Text passage>
>>>>>

Utah is similar with pheasants. Sure, there are a few areas that can support small populations. And there are certainly pay to play kind of places. But outside a few small pockets, we just don't have it. On the other hand, we have massive amounts of quality habitats that support chuckars. It is certainly a different hunting experience than pheasants, but quality chuckar habitats abound in Utah - and most of it is on public lands. Monies to build and maintain guzzlers will do more for upland bird hunting opportunities than anything we could do for pheasants.


----------



## Packfish (Oct 30, 2007)

And that's the truth


----------



## Sprig Kennels (Jan 13, 2009)

<<<<<

Available data>
>>>>>

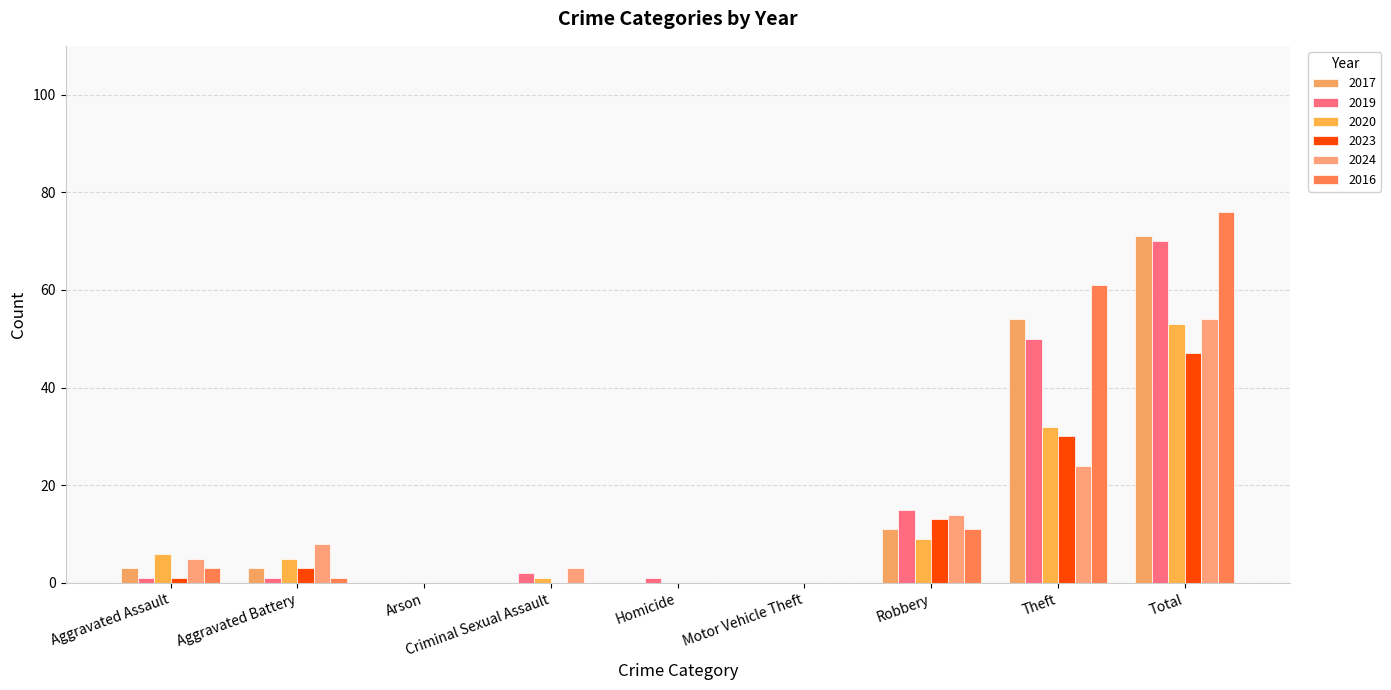

How many distinct data groups are displayed?

6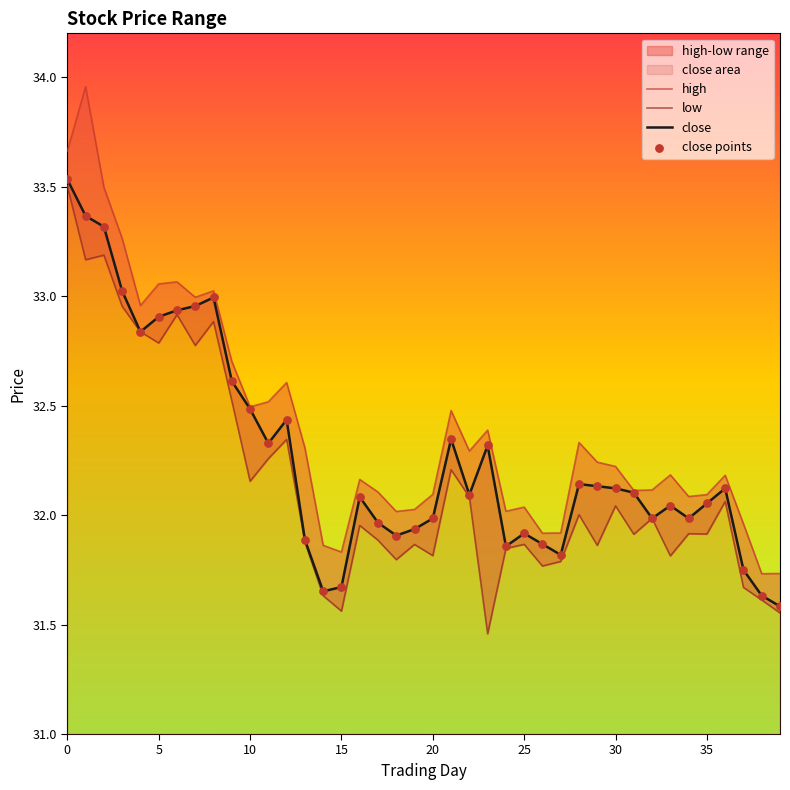

What is the total value across all series at 35?

96.1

<<<<<

In the forum thread about upland bird hunting in Utah, where does the writer say most of the state's quality chuckar habitat is located?

Most of it is on public lands.